ABOUT THIS EXERCISE: Please transcribe the listing below exactly, but only from the line containing "Url of blog" through its last line.
(DATA EXCERPTS)
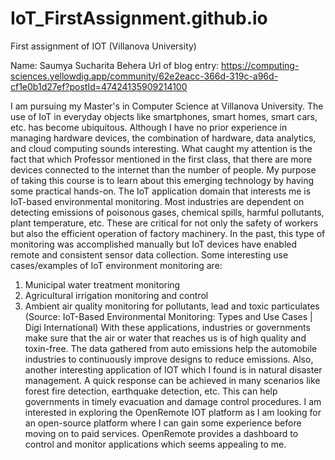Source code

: # IoT_FirstAssignment.github.io
First assignment of IOT (Villanova University)

Name: Saumya Sucharita Behera
Url of blog entry: https://computing-sciences.yellowdig.app/community/62e2eacc-366d-319c-a96d-cf1e0b1d27ef?postId=47424135909214100

I am pursuing my Master's in Computer Science at Villanova University. The use of IoT in everyday objects like smartphones, smart homes, smart cars, etc. has become ubiquitous. Although I have no prior experience in managing hardware devices, the combination of hardware, data analytics, and cloud computing sounds interesting. What caught my attention is the fact that which Professor mentioned in the first class, that there are more devices connected to the internet than the number of people. My purpose of taking this course is to learn about this emerging technology by having some practical hands-on.
The IoT application domain that interests me is IoT-based environmental monitoring. Most industries are dependent on detecting emissions of poisonous gases, chemical spills, harmful pollutants, plant temperature, etc. These are critical for not only the safety of workers but also the efficient operation of factory machinery. In the past, this type of monitoring was accomplished manually but IoT devices have enabled remote and consistent sensor data collection. Some interesting use cases/examples of IoT environment monitoring are:
1.	Municipal water treatment monitoring
2.	Agricultural irrigation monitoring and control
3.	Ambient air quality monitoring for pollutants, lead and toxic particulates
(Source: IoT-Based Environmental Monitoring: Types and Use Cases | Digi International)
With these applications, industries or governments make sure that the air or water that reaches us is of high quality and toxin-free. The data gathered from auto emissions help the automobile industries to continuously improve designs to reduce emissions.
Also, another interesting application of IOT which I found is in natural disaster management. A quick response can be achieved in many scenarios like forest fire detection, earthquake detection, etc. This can help governments in timely evacuation and damage control procedures.
I am interested in exploring the OpenRemote IOT platform as I am looking for an open-source platform where I can gain some experience before moving on to paid services. OpenRemote provides a dashboard to control and monitor applications which seems appealing to me.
(End DATA EXCERPTS)
ANSWER TO THIS EXERCISE:
Url of blog entry: https://computing-sciences.yellowdig.app/community/62e2eacc-366d-319c-a96d-cf1e0b1d27ef?postId=47424135909214100

I am pursuing my Master's in Computer Science at Villanova University. The use of IoT in everyday objects like smartphones, smart homes, smart cars, etc. has become ubiquitous. Although I have no prior experience in managing hardware devices, the combination of hardware, data analytics, and cloud computing sounds interesting. What caught my attention is the fact that which Professor mentioned in the first class, that there are more devices connected to the internet than the number of people. My purpose of taking this course is to learn about this emerging technology by having some practical hands-on.
The IoT application domain that interests me is IoT-based environmental monitoring. Most industries are dependent on detecting emissions of poisonous gases, chemical spills, harmful pollutants, plant temperature, etc. These are critical for not only the safety of workers but also the efficient operation of factory machinery. In the past, this type of monitoring was accomplished manually but IoT devices have enabled remote and consistent sensor data collection. Some interesting use cases/examples of IoT environment monitoring are:
1.	Municipal water treatment monitoring
2.	Agricultural irrigation monitoring and control
3.	Ambient air quality monitoring for pollutants, lead and toxic particulates
(Source: IoT-Based Environmental Monitoring: Types and Use Cases | Digi International)
With these applications, industries or governments make sure that the air or water that reaches us is of high quality and toxin-free. The data gathered from auto emissions help the automobile industries to continuously improve designs to reduce emissions.
Also, another interesting application of IOT which I found is in natural disaster management. A quick response can be achieved in many scenarios like forest fire detection, earthquake detection, etc. This can help governments in timely evacuation and damage control procedures.
I am interested in exploring the OpenRemote IOT platform as I am looking for an open-source platform where I can gain some experience before moving on to paid services. OpenRemote provides a dashboard to control and monitor applications which seems appealing to me.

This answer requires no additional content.